As this project was going through tooling and set up at the fabricator, the designer was asked if flexible photoimageable solder mask could be used to help define the surface mount pads in the dense component area. Drilled polyimide coverlay was not able to support the density. This was approved, product was built, shipped and assembled. As the flex was mounted in the unit and powered up, it was quickly failed. Failure analysis showed the traces in the flex tail were cracking in use, causing the failure.
Communicating How to Use the Flex in the End Application
Working with the fabricator, it was obvious that the selected flexible solder mask was not flexible enough to withstand the end-use flexing requirements. This is a common issue. Design and fabrication rarely communicate with each other how the end application will use the flex. A a part of the problem is that Gerber files are two dimensional while the end use is three dimensional. Had the fabricator understood the need for dynamically flexing, they would not have recommended the flexible solder mask.

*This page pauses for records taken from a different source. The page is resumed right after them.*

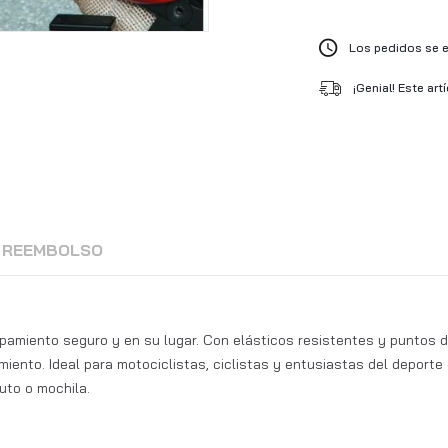
Los pedidos se en
¡Genial! Este art
Y REEMBOLSO
amiento seguro y en su lugar. Con elásticos resistentes y puntos d
ento. Ideal para motociclistas, ciclistas y entusiastas del deporte q
uto o mochila.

After several discussions, they decided to change the flexible solder mask to a polyimide coverlay, bringing us back to the initial issue with the surface mount pad density and definition. As a solution, the fabricator recommended laser drilling the polyimide coverlay. The two parties also discussed changing the fabrication to a button plate rather than a panel plate. Button plating only adds copper to the pad area and plated through-holes. This eliminates electrodeposited copper from the construction, keeping the layers as flexible as possible.

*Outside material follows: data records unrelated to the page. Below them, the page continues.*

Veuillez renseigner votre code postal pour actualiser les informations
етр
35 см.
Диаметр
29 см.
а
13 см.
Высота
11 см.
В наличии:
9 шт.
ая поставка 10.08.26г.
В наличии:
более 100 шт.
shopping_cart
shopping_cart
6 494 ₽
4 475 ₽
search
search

The project was again released for fabrication, assembled, installed and tested successfully. Perfect! Right?
How did the 3-layer Rigid Flex Become 20% More Expensive than the 4-layer?

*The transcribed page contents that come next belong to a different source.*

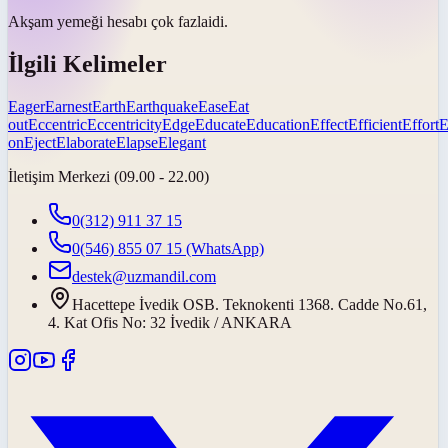
Akşam yemeği hesabı
çok fazla
idi.
İlgili Kelimeler
Eager
Earnest
Earth
Earthquake
Ease
Eat
out
Eccentric
Eccentricity
Edge
Educate
Education
Effect
Efficient
Effort
E
on
Eject
Elaborate
Elapse
Elegant
İletişim Merkezi (09.00 - 22.00)
0(312) 911 37 15
0(546) 855 07 15
(WhatsApp)
destek@uzmandil.com
Hacettepe İvedik OSB. Teknokenti 1368. Cadde No.61,
4. Kat Ofis No: 32 İvedik / ANKARA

Here is what was going on behind the scenes to fabricate this part number. Flex on the outer layers of a rigid flex construction is not common and in this case was significantly driving up costs. The fabricator to reduce the panel size, and subsequently the number of pieces running per panel, which also drove up the costs. In addition, the button plating process itself adds extra cost.
Ultimately, this product was redesigned as a more conventional, 4-layer rigid-flex construction with rigid layers on the outer layers and the flex layers sandwiched between. Those dense component areas could then use a standard solder mask process, eliminating the button plating process. Switching to a standard process also increased the panel size and the number per panel. Even though the raw material costs were higher, the overall cost of the part decreased by 20% with this 4-layer design.
First, the initial 3-layer rigid-flex design was ultimately successful, and functioned as needed. There was nothing “wrong” with that design. But, there was a less expensive approach; the rigid flex design. Lesson learned.
Could this have been avoided? Maybe. Part of the issue was the learning curve that goes along with new technology, and part of it was communication. I sometimes feel that I have become like a broken record, stuck on the same few words, but my best advice for designers new to rigid- flex is always to work with your fabricator, over-explain what you are trying to accomplish and ask for their advice. They work with the technology every day and are happy to recommend best practices and help avoid introducing unnecessary costs.